After a nearly ten-month-long preview and years of limping along with the underpowered Azure Data Catalog service, Microsoft is finally entering the data governance prime time today, with general availability (GA) of Azure Purview. Consisting of both an underlying data management/governance platform and a new data catalog application that runs on it, Purview aims to serve enterprise organizations’ twin needs of keeping their data discoverable and managing its use in compliance with data protection regulations in multiple jurisdictions throughout the world.
ZDNet spoke with Mike Flasko, Microsoft’s General Manager, Data Governance & Privacy Platform, to understand Azure Purview’s capabilities, technological underpinnings, pricing structure and roadmap more precisely. Flasko provided comprehensive details on all of these facets; he also described Azure Purview’s architecture quite well, and how that impacts the service in practical terms.
Purview’s not parochial
Purview integrates a host of Microsoft products and services, both in the cloud and on-premises. These include Azure Synapse Analytics, Azure SQL, Azure Data Factory, Power BI, SQL Server and even Microsoft Information Protection. But Purview also sports connectors for non-Microsoft properties, like Amazon Web Services’ S3 storage service, Snowflake and Oracle Database.
Purview had 36 connectors when ZDNet spoke with the Microsoft; and Flasko says new connectors will be released each month. Today, along with the Azure Purview GA itself, Microsoft is also announcing the GA of the above-mentioned AWS S3 support, along with the public preview of data scanning of Erwin, IBM DB2, Salesforce, Google BigQuery, Looker, and Cassandra.
Unlike some data catalog platforms which tightly couple capabilities like a business glossary and data set annotation with connecting to and scanning data sources, Azure Purview takes a more modular approach. The Purview service can scan data sources, collect their metadata, detect lineage information and classify sensitive data on an automated basis, populating what Microsoft calls a “data map” (and what other data catalog vendors might call a knowledge graph).

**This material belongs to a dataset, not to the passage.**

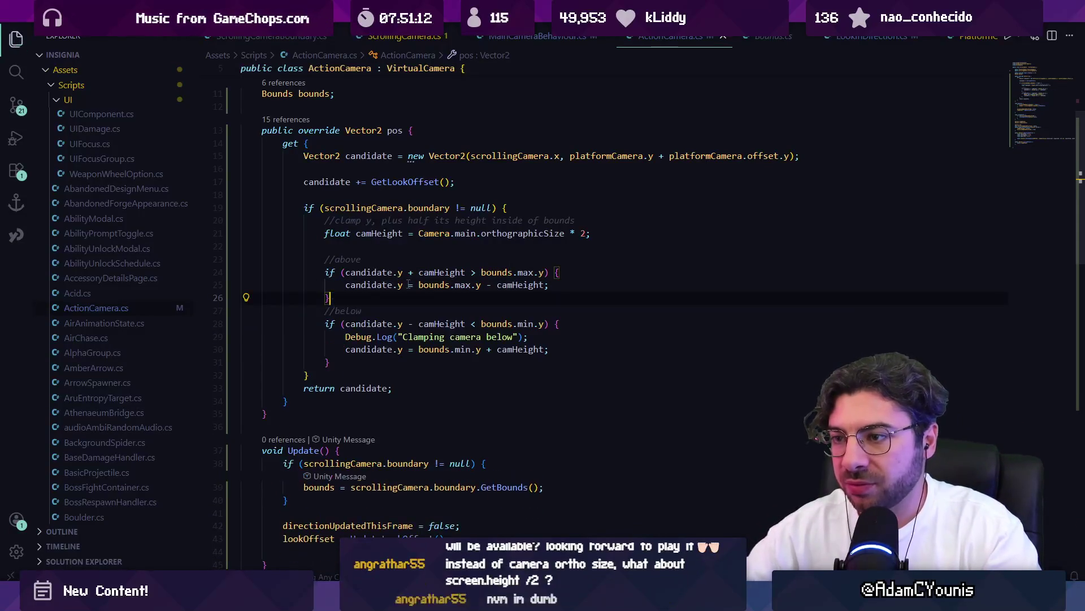
{"action": "key", "text": "Down"}
{"action": "key", "text": "Down"}
{"action": "key", "text": "Down"}
{"action": "key", "text": "shift+Down"}
{"action": "key", "text": "BackSpace"}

The data map can be built, accessed and maintained through a user interface or via the application programming interface (API) defined by the open source Apache Atlas project. Azure Purview also provides extension points for the creation of new data source connectors and new data classifiers.

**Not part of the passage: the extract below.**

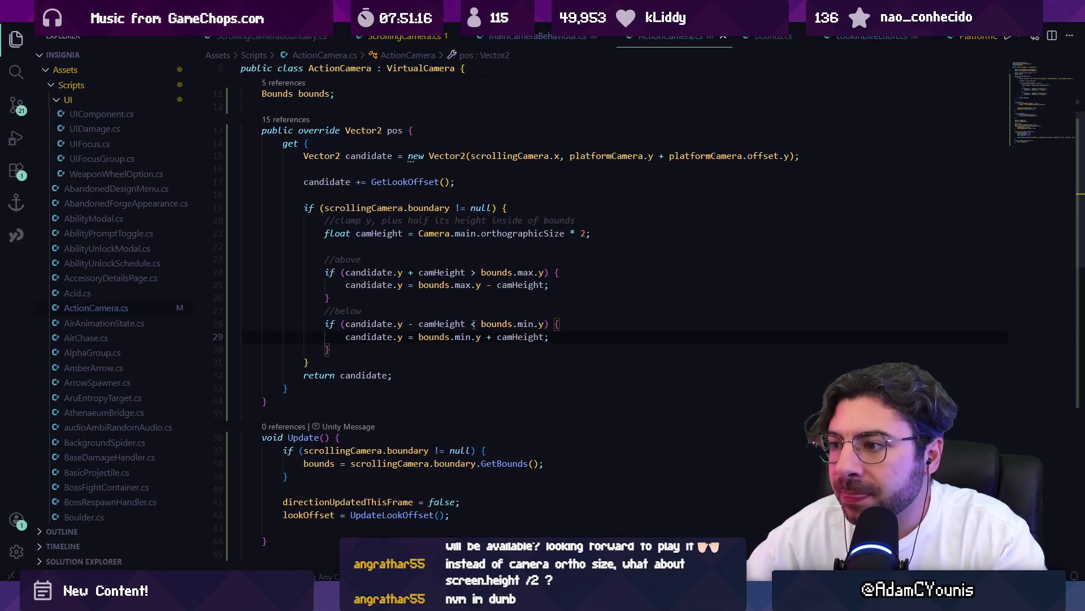
- Check camHeight in the upper bound check and test by walking the character left in play mode
{"action": "left_click", "coordinate": [466, 273]}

Microsoft can also write applications that run on the platform, which is exactly how Microsoft has implemented the Azure Purview Data Catalog. Other applications and capabilities will be forthcoming from Microsoft to implement other data management capabilities (data quality assessment, implemented as an optional scanning process, is one specific example Flasko mentioned). Third-party independent software vendors can integrate with the Purview service in a similar manner. As an example of this, Microsoft has partnered with Alpharetta, GA-based Profisee to provide master data management (MDM) capabilities on the Azure Purview platform.
This is a fitting partnership, as various members of Profisee’s leadership team (including its CEO, Ian Ahern) formerly ran Stratature, a company Microsoft acquired in 2007, the core technology of which became SQL Server Master Data Services. It would seem, just as Azure Data Factory has become the modern-day, cloud-native successor to SQL Server Integration Services (SSIS), that Azure Purview, either directly or indirectly, will serve as a platform for modern successors to SQL Server Master Data Services (MDS) and Data Quality Services (DQS).
Also read: Azure Data Factory v2: Hands-on overview
Pricing and availability
Because of Purview’s modular, multi-headed architecture, those planning their spend around the platform will have some calculating to do. According to Microsoft’s Azure Purview pricing page, calculating Azure Purview pricing essentially boils down to the cost of the Data Map + cost of Scanning + cost of Resource Set.
The Resource Set is, according to the pricing page, “a built-in feature of the Data Map used to optimize the storage and search of data assets associated with partitioned files in data lakes.” Pricing for Resource Set and Scanning operations is based on vCore hours used, though the price per vCore hour and the number of vCores involved in Resource Set and Scanning operations differ.
The actual computation involved in running the Data Map is billed by “capacity units” used, where one such unit serves in an unlimited capacity over 2GB of data. These capacity units are billed on an always-on basis (rather than by usage), and billing persists until and unless the data map is torn down. Use of the Azure Purview Catalog application, meanwhile, is free.
Azure Purview is generally available effective immediately, with availability in 14 Azure regions. This includes three new regions – West US 2, West Central US & North Europe – that were not part of the preview. For those wanting to learn about Purview, including its latest features, Microsoft will be posting weekly blogs for a limited time, starting on October 6th, 2021, on the Azure Purview TechCommunity site.